It has long been said that speech influences prose, that the way we speak is likely to affect the way we write. One vehicle for this influence is television and film; for students and fans of history, this includes documentaries. Perhaps in order to build up suspense (at least for audiences unfamiliar with the topic or event being narrated), documentaries routinely use a strange—and I believe inappropriate—tense for talking about history: it's called "the simple conditional."
It goes something like this: "Hitler's troops would march into Poland." One half expects the narrator to follow with this: "However, they ended up turning around because the Poles were so unwelcoming," or "if, and only if, Hitler paid them high enough wages."
In other words, as the name implies, conditional tenses (they come in "progressive" and "perfect" models, too) require a condition, an "if". Here's an example: "Hitler would even persecute non-Jewish Germans if they opposed him or failed to fit into his eugenics scheme."
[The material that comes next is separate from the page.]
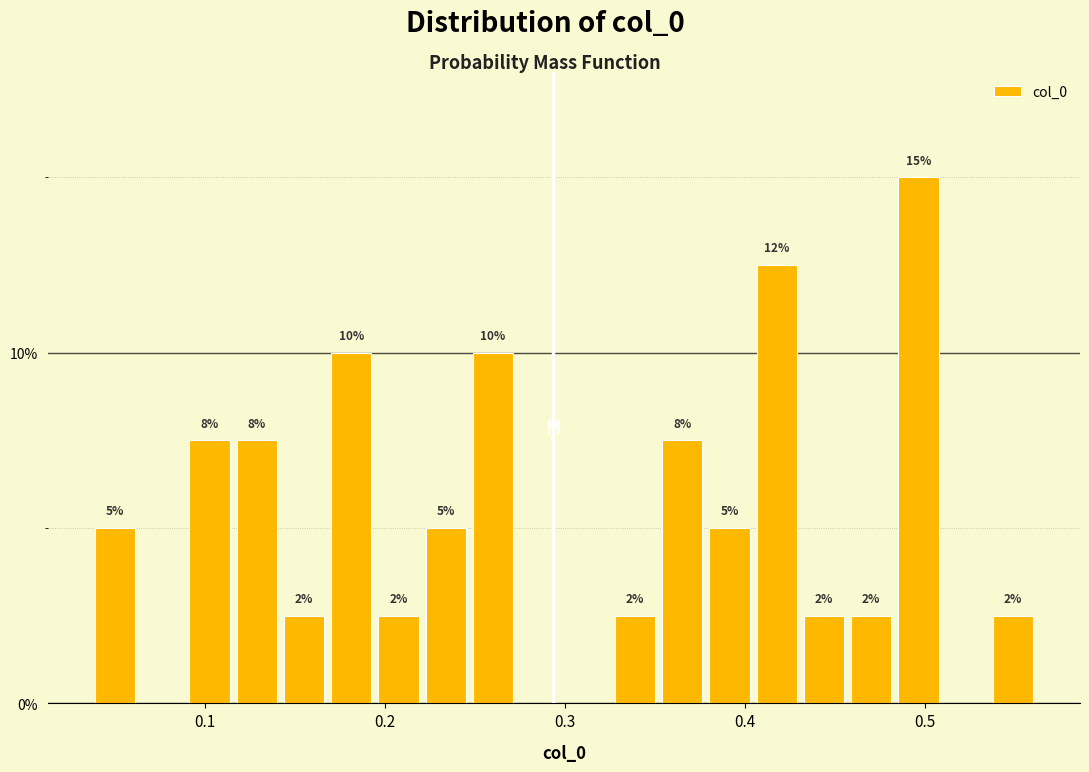

Read against the x-axis, roughly where is the centre of the tallest bar?

0.50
Many history students are mimicking this approach in historical writing. Yet how logical is it to write about past events using a conditional tense? If the event happened, then it should be expressed in the (simple) past tense: "Hitler's troops marched into Poland." Whereas it is appropriate to use the present tense when discussing the works of authors—even those long dead—it is not so when writing about events in the past.
Did Hitler's troops march into Poland? Indeed they did, on September 1, 1939; it's done, finis. So let's not imply any conditions on events that have already occurred; when we write about the past, let's use the past (tense).